Another source familiar with the Biden team’s thinking pointed to issues with the 2020 debates that the campaign will likely want to discuss with the commission through 2024, including whether and how moderators will review the candidates’ facts would review, as well as any assurances the Commission can give that there would be no repeat of the first debate of 2020, where the strict Covid safety rules appear not to have been fully enforced.
When asked for comment on the commission’s announcement, Trump campaign spokesman Steven Cheung said: “President Trump has addressed this in several interviews over the past year.”
The former president, who is leading his opponents in the polls for the Republican nomination, has chosen to skip every primary debate so far this election cycle. He previously sharply criticized the Commission on Presidential Debates, claiming the panel was “very biased” and “filled with Trump haters and never-Trumpers.”
The commission is a nonpartisan group that organizes debates to “provide members of the public the opportunity to refine their views on the candidates from which the next president and vice president will be selected in a targeted debate format,” according to the commission website.
In 2022, the Republican National Committee voted to require that Republican presidential candidates not participate in debates organized by the commission. In a statement about the decision last year, RNC Chairwoman Ronna McDaniel called the commission “biased” and argued that the group “has refused to implement simple and common-sense reforms to ensure fair debates, including the hosting of debates before Start voting and selecting moderators who have never worked for candidates on the debate stage.”
The RNC did not immediately respond to a request for comment Monday.

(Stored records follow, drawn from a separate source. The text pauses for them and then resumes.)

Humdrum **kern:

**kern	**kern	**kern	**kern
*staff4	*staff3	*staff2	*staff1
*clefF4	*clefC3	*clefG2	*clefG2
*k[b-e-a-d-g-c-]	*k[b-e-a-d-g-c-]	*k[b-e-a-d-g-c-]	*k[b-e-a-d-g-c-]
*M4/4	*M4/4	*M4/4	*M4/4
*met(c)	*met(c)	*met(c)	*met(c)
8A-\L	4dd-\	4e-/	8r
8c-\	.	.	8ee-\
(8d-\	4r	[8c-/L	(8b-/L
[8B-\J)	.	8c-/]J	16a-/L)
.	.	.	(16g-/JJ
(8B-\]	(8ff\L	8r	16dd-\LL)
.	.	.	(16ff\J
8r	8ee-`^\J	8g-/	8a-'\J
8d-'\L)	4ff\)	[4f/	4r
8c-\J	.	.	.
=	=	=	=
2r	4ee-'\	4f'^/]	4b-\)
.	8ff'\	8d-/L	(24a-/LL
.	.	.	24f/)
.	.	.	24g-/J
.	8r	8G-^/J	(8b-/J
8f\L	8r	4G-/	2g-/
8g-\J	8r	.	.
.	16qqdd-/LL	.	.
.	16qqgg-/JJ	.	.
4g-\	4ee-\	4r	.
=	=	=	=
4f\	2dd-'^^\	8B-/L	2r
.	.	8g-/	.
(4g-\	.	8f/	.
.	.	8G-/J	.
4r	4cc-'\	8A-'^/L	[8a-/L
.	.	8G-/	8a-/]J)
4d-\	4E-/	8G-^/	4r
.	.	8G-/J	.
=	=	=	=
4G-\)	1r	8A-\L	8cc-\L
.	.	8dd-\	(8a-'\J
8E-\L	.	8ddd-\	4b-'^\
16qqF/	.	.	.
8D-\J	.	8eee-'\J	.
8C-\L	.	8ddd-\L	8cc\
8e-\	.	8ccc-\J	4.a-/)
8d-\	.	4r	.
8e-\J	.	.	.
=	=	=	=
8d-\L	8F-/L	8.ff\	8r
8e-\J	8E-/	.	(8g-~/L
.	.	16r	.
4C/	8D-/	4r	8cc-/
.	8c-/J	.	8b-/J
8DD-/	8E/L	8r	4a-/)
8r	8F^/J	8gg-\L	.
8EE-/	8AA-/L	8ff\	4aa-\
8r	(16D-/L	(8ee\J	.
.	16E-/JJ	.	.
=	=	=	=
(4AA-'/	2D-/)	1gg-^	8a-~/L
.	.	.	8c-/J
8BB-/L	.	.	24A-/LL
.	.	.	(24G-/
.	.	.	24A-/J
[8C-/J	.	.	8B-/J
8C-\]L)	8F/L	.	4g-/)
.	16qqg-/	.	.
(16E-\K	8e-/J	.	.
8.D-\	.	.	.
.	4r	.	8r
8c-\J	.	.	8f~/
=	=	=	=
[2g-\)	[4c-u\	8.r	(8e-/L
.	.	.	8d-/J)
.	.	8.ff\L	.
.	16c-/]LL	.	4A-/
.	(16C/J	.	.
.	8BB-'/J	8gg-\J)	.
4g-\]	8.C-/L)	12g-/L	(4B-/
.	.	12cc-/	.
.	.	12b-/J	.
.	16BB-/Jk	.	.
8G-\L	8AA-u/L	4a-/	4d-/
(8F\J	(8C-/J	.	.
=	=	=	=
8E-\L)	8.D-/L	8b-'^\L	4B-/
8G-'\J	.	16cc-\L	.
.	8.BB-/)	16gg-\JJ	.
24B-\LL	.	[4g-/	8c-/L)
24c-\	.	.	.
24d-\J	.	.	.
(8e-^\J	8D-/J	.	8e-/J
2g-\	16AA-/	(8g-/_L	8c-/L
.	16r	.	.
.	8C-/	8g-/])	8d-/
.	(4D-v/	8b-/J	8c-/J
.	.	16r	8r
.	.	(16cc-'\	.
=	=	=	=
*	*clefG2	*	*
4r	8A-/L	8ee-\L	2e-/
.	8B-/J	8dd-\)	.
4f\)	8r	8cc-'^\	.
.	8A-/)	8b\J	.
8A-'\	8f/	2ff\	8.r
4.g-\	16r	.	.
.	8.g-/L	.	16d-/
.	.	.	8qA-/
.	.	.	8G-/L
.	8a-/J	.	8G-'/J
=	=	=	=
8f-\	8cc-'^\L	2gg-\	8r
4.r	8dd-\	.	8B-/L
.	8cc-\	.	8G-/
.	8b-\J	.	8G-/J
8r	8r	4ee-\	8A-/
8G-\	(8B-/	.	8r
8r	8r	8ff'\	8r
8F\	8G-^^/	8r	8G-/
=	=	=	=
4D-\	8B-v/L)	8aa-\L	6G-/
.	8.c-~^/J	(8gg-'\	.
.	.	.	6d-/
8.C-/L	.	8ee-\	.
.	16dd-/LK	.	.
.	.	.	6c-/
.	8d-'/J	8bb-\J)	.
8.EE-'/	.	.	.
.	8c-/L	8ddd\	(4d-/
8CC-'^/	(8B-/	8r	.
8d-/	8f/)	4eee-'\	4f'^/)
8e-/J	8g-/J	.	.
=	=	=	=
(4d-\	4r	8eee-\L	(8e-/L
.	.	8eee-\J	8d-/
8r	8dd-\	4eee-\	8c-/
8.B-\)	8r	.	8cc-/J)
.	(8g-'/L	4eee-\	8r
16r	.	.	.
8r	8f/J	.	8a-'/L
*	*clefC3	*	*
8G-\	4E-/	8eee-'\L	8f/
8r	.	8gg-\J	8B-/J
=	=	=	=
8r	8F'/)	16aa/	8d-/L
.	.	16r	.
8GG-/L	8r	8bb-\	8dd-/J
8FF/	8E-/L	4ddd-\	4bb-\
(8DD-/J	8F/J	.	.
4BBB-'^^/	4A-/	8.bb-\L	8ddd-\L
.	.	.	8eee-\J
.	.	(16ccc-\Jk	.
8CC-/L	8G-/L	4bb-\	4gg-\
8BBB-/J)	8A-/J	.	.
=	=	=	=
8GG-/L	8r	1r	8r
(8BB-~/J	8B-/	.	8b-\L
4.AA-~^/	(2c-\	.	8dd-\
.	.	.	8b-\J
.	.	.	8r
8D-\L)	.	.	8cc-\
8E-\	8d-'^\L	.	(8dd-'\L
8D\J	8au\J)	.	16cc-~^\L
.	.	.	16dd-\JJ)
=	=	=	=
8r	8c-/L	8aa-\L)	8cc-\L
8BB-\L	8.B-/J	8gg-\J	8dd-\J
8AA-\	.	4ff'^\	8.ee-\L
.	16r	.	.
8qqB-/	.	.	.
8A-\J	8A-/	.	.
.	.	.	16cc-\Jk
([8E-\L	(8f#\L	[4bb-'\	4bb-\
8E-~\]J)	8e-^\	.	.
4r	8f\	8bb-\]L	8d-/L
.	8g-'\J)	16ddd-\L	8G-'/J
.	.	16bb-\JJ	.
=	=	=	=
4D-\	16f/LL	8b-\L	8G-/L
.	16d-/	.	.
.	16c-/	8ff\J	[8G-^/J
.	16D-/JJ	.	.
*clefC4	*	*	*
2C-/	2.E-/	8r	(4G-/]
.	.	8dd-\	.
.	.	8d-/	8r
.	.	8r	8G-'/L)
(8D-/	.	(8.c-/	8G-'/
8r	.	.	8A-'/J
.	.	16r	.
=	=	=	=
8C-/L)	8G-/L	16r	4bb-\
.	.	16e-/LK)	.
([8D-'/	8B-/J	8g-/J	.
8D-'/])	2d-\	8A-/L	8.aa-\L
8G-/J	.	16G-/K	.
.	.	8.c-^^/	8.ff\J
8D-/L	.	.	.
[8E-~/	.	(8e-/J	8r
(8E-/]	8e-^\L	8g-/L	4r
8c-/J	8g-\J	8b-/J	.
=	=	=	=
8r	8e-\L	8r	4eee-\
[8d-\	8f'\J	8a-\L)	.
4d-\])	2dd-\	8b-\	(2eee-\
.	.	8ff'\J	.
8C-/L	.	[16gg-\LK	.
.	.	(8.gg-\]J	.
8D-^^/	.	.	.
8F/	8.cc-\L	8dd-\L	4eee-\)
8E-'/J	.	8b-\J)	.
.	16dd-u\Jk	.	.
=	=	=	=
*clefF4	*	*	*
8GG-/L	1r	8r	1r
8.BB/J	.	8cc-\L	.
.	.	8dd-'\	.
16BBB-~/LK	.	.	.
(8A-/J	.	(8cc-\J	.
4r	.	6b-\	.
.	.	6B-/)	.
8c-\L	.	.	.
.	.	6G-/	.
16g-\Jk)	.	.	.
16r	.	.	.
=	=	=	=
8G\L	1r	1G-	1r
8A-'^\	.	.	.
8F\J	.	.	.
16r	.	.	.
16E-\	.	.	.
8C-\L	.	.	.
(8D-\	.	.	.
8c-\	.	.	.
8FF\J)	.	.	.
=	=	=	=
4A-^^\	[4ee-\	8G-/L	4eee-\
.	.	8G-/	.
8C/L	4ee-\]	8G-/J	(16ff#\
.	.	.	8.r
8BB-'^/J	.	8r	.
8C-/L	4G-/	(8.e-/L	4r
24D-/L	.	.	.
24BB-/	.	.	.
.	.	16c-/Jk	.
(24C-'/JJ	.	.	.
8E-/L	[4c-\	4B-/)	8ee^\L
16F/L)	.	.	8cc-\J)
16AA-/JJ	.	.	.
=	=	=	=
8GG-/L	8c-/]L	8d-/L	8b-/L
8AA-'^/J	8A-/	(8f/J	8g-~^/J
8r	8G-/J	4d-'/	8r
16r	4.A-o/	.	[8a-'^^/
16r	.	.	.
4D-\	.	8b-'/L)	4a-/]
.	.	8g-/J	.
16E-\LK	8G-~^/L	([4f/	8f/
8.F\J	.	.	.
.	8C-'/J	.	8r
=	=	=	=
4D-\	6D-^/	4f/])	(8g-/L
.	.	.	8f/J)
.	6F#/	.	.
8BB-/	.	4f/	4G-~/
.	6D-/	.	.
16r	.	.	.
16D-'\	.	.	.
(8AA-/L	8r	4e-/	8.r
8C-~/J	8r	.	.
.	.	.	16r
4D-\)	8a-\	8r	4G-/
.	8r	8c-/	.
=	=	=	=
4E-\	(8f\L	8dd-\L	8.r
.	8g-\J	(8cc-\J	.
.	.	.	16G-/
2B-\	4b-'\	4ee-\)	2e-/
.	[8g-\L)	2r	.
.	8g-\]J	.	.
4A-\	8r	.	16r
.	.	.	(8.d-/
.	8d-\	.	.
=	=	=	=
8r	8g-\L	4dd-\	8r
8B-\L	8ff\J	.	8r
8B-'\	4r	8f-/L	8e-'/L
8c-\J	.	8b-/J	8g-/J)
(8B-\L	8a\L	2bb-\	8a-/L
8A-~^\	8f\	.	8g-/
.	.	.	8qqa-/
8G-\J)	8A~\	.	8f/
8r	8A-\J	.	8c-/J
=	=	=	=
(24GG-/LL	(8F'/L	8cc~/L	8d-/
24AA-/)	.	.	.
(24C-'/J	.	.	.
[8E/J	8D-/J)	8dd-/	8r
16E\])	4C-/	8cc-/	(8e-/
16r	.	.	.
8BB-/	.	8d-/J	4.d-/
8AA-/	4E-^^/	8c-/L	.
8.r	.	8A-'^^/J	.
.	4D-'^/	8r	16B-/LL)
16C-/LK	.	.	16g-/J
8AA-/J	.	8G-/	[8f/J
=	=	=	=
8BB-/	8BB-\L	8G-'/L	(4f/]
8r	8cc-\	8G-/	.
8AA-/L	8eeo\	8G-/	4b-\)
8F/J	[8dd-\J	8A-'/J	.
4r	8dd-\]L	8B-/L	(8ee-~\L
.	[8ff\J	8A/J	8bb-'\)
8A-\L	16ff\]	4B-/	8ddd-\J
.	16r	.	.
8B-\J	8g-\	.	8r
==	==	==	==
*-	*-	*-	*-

To participate in a debate organized by the Commission, candidates must be constitutionally eligible to serve as president, qualify to have their name appear on enough ballots in the states to have the opportunity to pass the Electoral College win, and at least 15% of the vote has an electorate supporting their election campaign, as measured by the Commission’s selected polling institutes.
The commission said it would announce further details about the debates, including format and moderators, next year.